Rechercher
  • VICTA

La loi du 30 juillet 2020 suspend le droit de visite du parent violent : VICTA a été entendue !




L'une des mesures que nous réclamons à corps et à cris depuis des mois a été votée ! Cependant il faut que l'auteur des violences ait été mis en examen pour lui suspendre son droit de visite et d'hébergement, ce qui n'est pas gagné vu le nombre hallucinant de plaintes classées sans suite et l'impunité des auteurs.

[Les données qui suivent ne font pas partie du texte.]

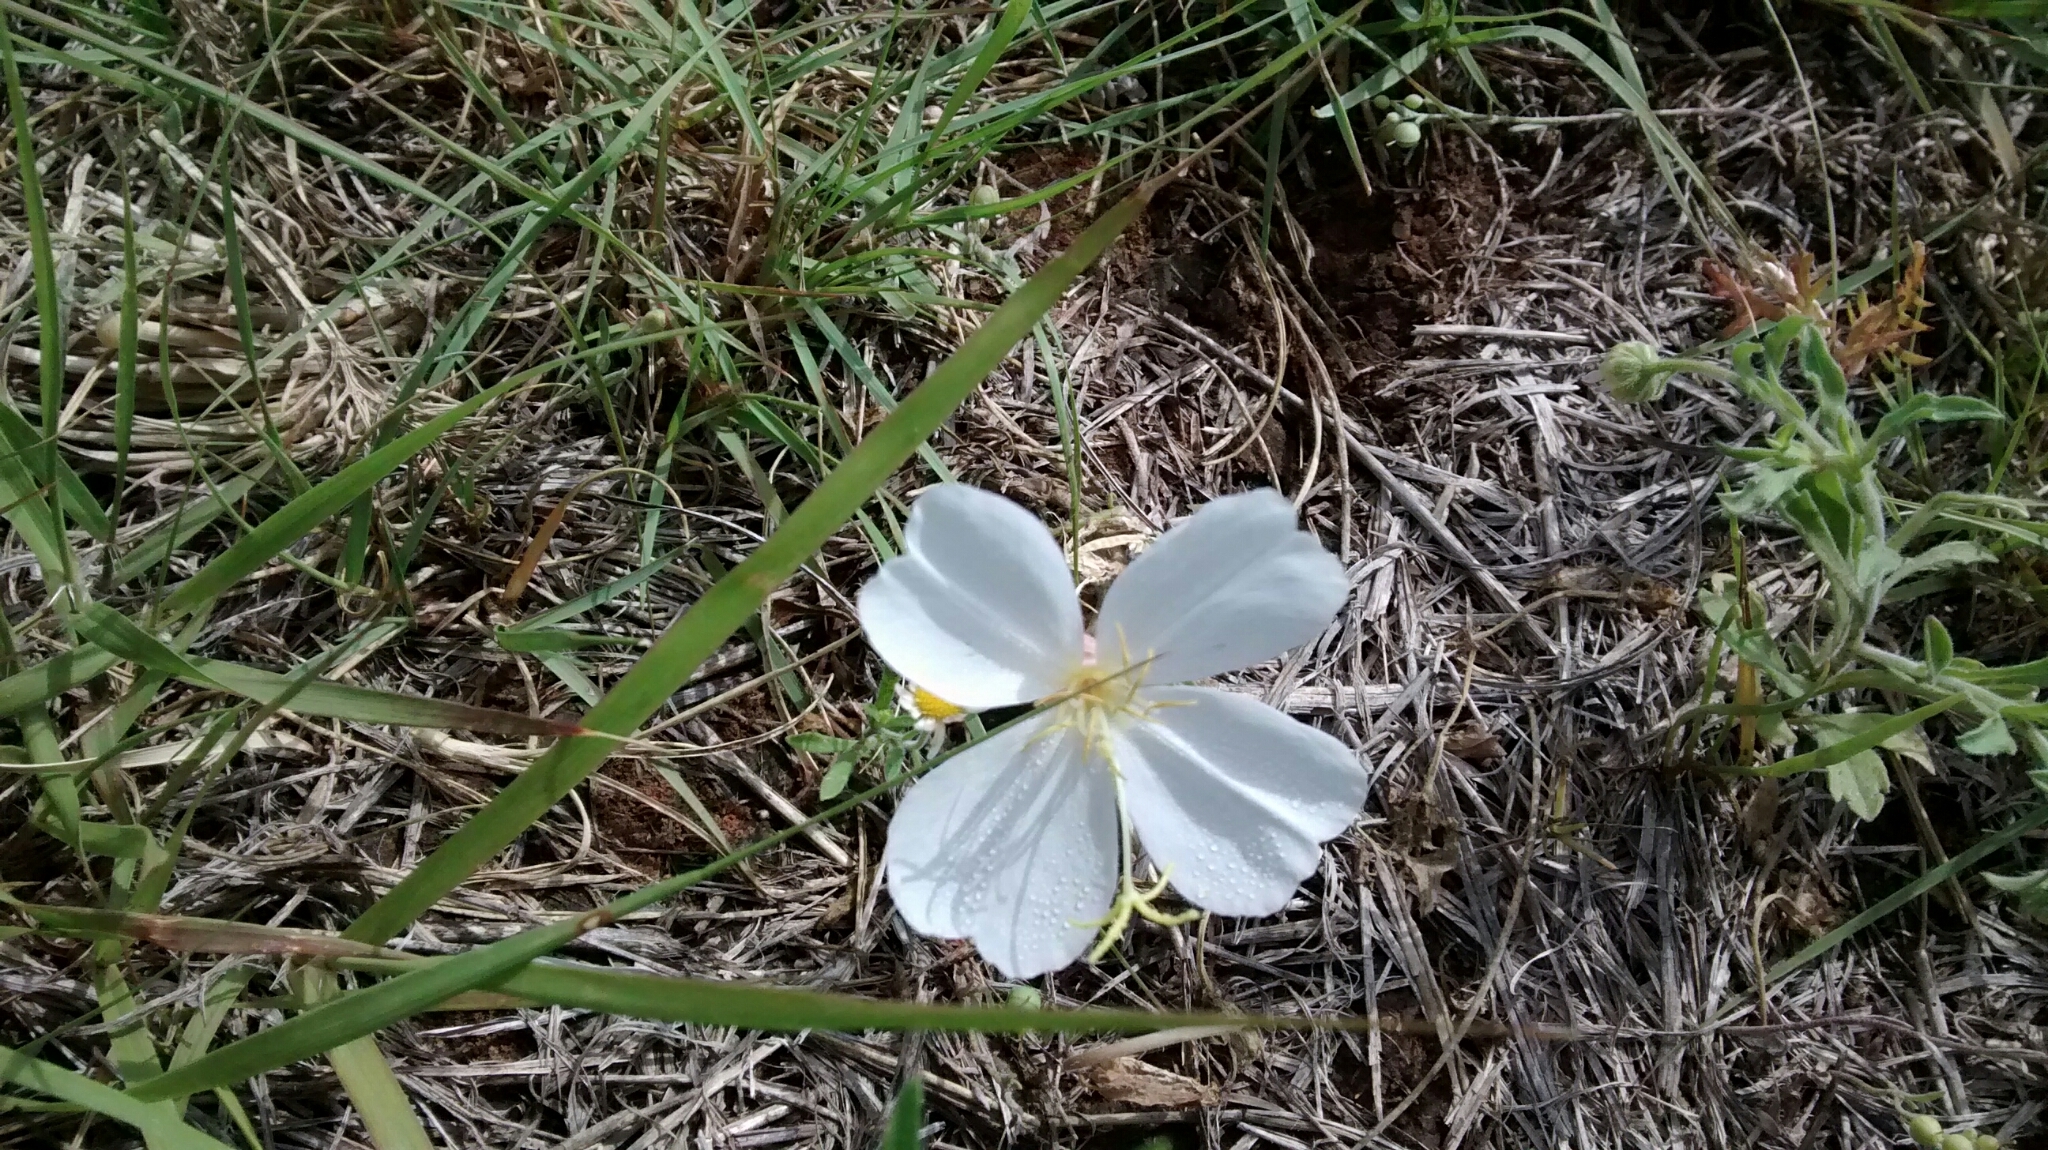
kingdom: Plantae
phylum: Tracheophyta
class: Magnoliopsida
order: Myrtales
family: Onagraceae
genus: Oenothera
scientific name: Oenothera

VICTA continue donc le combat pour la réforme du traitement des victimes de violences intra familiales.


VICTA salue une autre mesure du texte : l'attribution du domicile conjugal à la femme qui a été en hébergement d'urgence. Jusque là nous avons reçu de nombreux témoignages de victimes qui ont été pénalisées par le Juge aux Affaires Familiales pour être parties en foyer d'urgence.


Nous espérons aussi que le harcèlement dans le couple sera reconnu enfin à sa juste toxicité : pour cela il faut les formations des magistrats, services sociaux, policiers et gendarmes que Sophie Soria-Glo la présidente de VICTA réclame aussi depuis le début de son engagement contre les violences familiales en 2008.


Voir dans notre LIVRE BLANC les 10 mesures que la présidente de VICTA a demandé. Il reste donc du travail à faire pour nos législateurs. Et pour appliquer les lois !


Les mesures votées nous paraissent donc insuffisantes par rapport aux besoins réels des femmes et enfants victimes.


Selon le site VIE PUBLIQUE, voila les réformes adoptées.


"La loi a été promulguée le 30 juillet 2020.

Elle a été publiée au Journal officiel du 31 juillet 2020.


Comprendre le texte


La loi entend mieux protéger les victimes de violences conjugales.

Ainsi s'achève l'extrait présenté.